Show all the lines in the data below that include the word "Citations".

Input material:
===

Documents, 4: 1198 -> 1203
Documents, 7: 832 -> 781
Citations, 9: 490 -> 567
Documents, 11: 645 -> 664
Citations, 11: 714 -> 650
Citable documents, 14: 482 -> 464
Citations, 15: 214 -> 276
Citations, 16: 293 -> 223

===

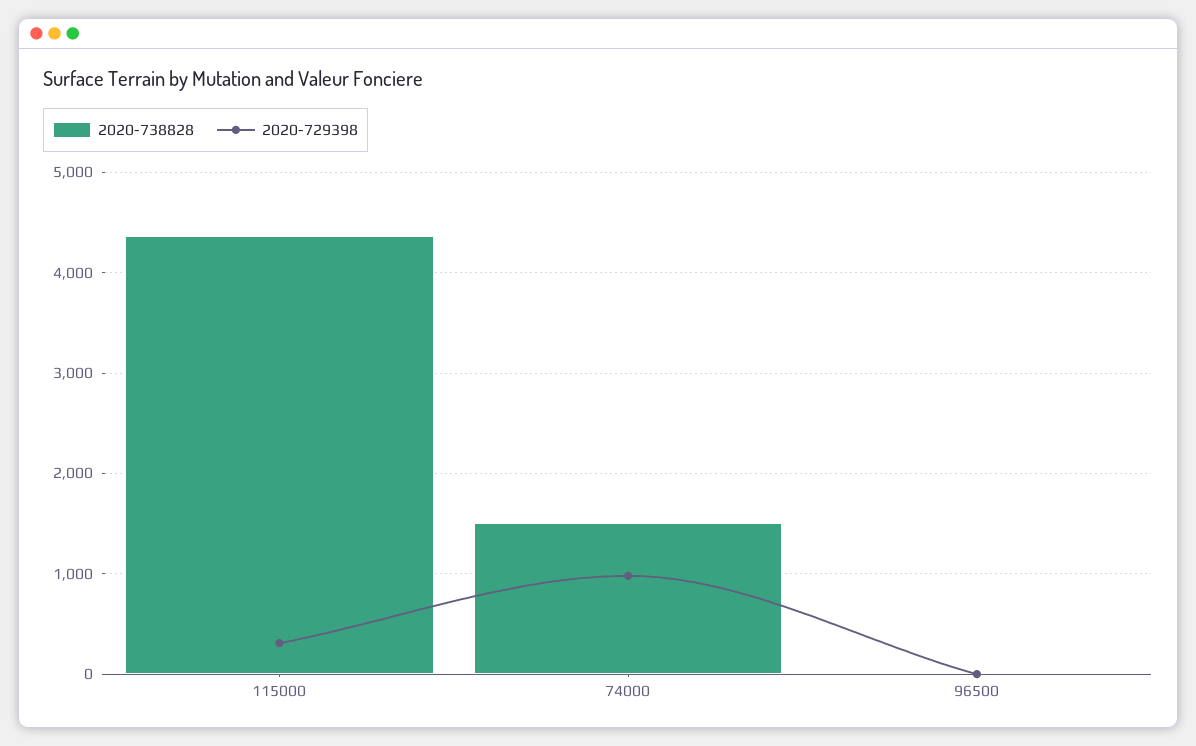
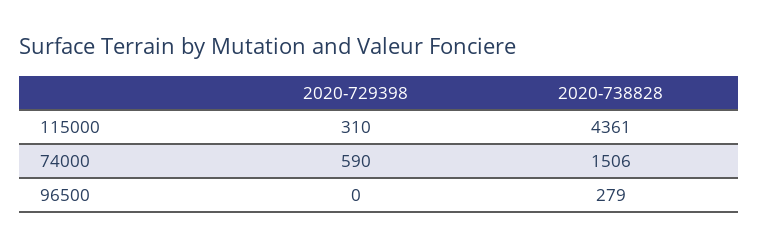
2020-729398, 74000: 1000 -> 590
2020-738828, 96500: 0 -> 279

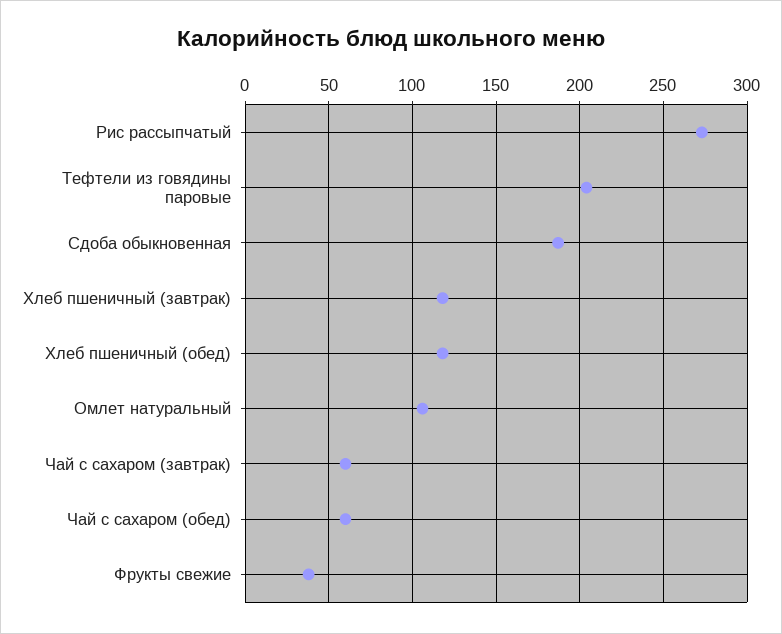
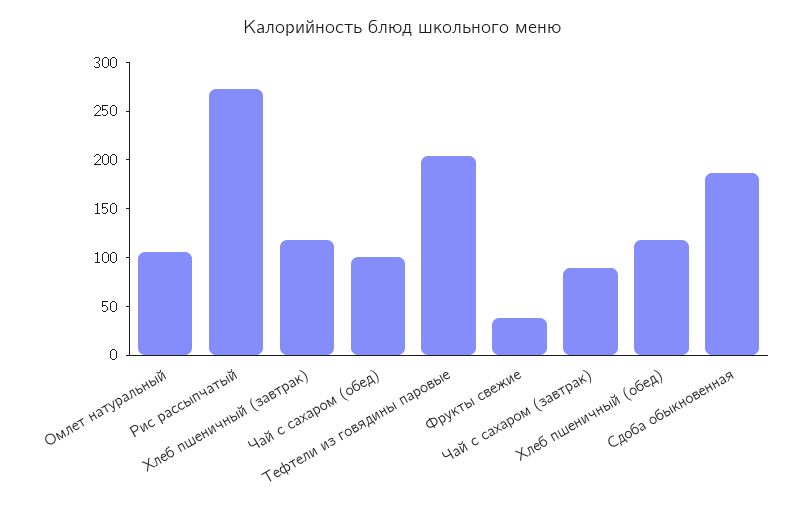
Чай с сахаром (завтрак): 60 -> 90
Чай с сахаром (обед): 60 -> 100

===

Reply to the exercise:
Citations, 9: 490 -> 567
Citations, 11: 714 -> 650
Citations, 15: 214 -> 276
Citations, 16: 293 -> 223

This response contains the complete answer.